[About this task]
Restate the entries below exactly. Images are not part of the copy.

[Entries shown]
━━━━━━━━━━━━━━━━━━━━━━━━━━━━━━
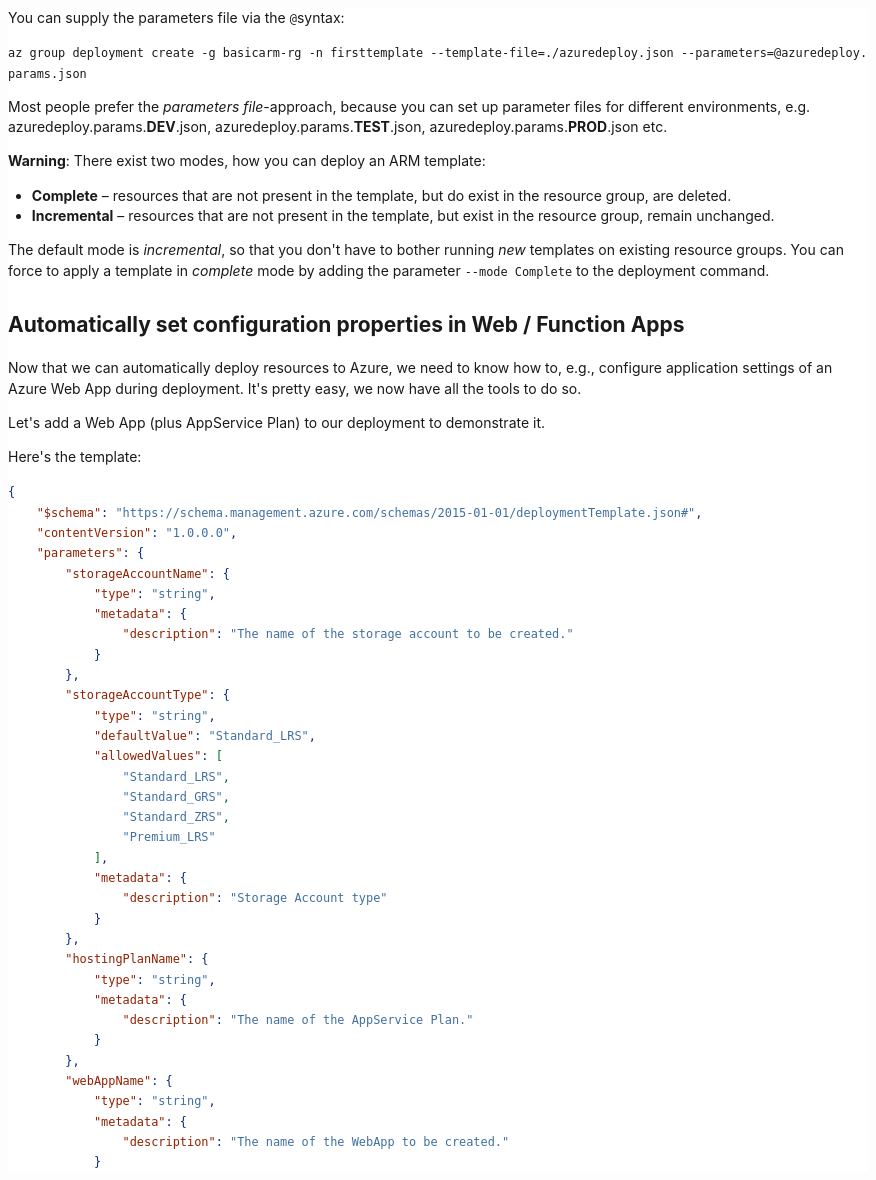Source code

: You can supply the parameters file via the ```@```syntax:

```shell
az group deployment create -g basicarm-rg -n firsttemplate --template-file=./azuredeploy.json --parameters=@azuredeploy.params.json
```

Most people prefer the *parameters file*-approach, because you can set up parameter files for different environments, e.g. azuredeploy.params.**DEV**.json, azuredeploy.params.**TEST**.json, azuredeploy.params.**PROD**.json etc.

**Warning**: There exist two modes, how you can deploy an ARM template:

- **Complete** – resources that are not present in the template, but do exist in the resource group, are deleted.
- **Incremental** – resources that are not present in the template, but exist in the resource group, remain unchanged.

The default mode is *incremental*, so that you don't have to bother running *new* templates on existing resource groups. You can force to apply a template in *complete* mode by adding the parameter ```--mode Complete``` to the deployment command.

## Automatically set configuration properties in Web / Function Apps ##

Now that we can automatically deploy resources to Azure, we need to know how to, e.g., configure application settings of an Azure Web App during deployment. It's pretty easy, we now have all the tools to do so.

Let's add a Web App (plus AppService Plan) to our deployment to demonstrate it.

Here's the template:

```json
{
    "$schema": "https://schema.management.azure.com/schemas/2015-01-01/deploymentTemplate.json#",
    "contentVersion": "1.0.0.0",
    "parameters": {
        "storageAccountName": {
            "type": "string",
            "metadata": {
                "description": "The name of the storage account to be created."
            }
        },
        "storageAccountType": {
            "type": "string",
            "defaultValue": "Standard_LRS",
            "allowedValues": [
                "Standard_LRS",
                "Standard_GRS",
                "Standard_ZRS",
                "Premium_LRS"
            ],
            "metadata": {
                "description": "Storage Account type"
            }
        },
        "hostingPlanName": {
            "type": "string",
            "metadata": {
                "description": "The name of the AppService Plan."
            }
        },
        "webAppName": {
            "type": "string",
            "metadata": {
                "description": "The name of the WebApp to be created."
            }
```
━━━━━━━━━━━━━━━━━━━━━━━━━━━━━━
[Answer to the exercise]
Source code

: You can supply the parameters file via the ```@```syntax:

```shell
az group deployment create -g basicarm-rg -n firsttemplate --template-file=./azuredeploy.json --parameters=@azuredeploy.params.json
```

Most people prefer the *parameters file*-approach, because you can set up parameter files for different environments, e.g. azuredeploy.params.**DEV**.json, azuredeploy.params.**TEST**.json, azuredeploy.params.**PROD**.json etc.

**Warning**: There exist two modes, how you can deploy an ARM template:

- **Complete** – resources that are not present in the template, but do exist in the resource group, are deleted.
- **Incremental** – resources that are not present in the template, but exist in the resource group, remain unchanged.

The default mode is *incremental*, so that you don't have to bother running *new* templates on existing resource groups. You can force to apply a template in *complete* mode by adding the parameter ```--mode Complete``` to the deployment command.

## Automatically set configuration properties in Web / Function Apps ##

Now that we can automatically deploy resources to Azure, we need to know how to, e.g., configure application settings of an Azure Web App during deployment. It's pretty easy, we now have all the tools to do so.

Let's add a Web App (plus AppService Plan) to our deployment to demonstrate it.

Here's the template:

```json
{
    "$schema": "https://schema.management.azure.com/schemas/2015-01-01/deploymentTemplate.json#",
    "contentVersion": "1.0.0.0",
    "parameters": {
        "storageAccountName": {
            "type": "string",
            "metadata": {
                "description": "The name of the storage account to be created."
            }
        },
        "storageAccountType": {
            "type": "string",
            "defaultValue": "Standard_LRS",
            "allowedValues": [
                "Standard_LRS",
                "Standard_GRS",
                "Standard_ZRS",
                "Premium_LRS"
            ],
            "metadata": {
                "description": "Storage Account type"
            }
        },
        "hostingPlanName": {
            "type": "string",
            "metadata": {
                "description": "The name of the AppService Plan."
            }
        },
        "webAppName": {
            "type": "string",
            "metadata": {
                "description": "The name of the WebApp to be created."
            }
```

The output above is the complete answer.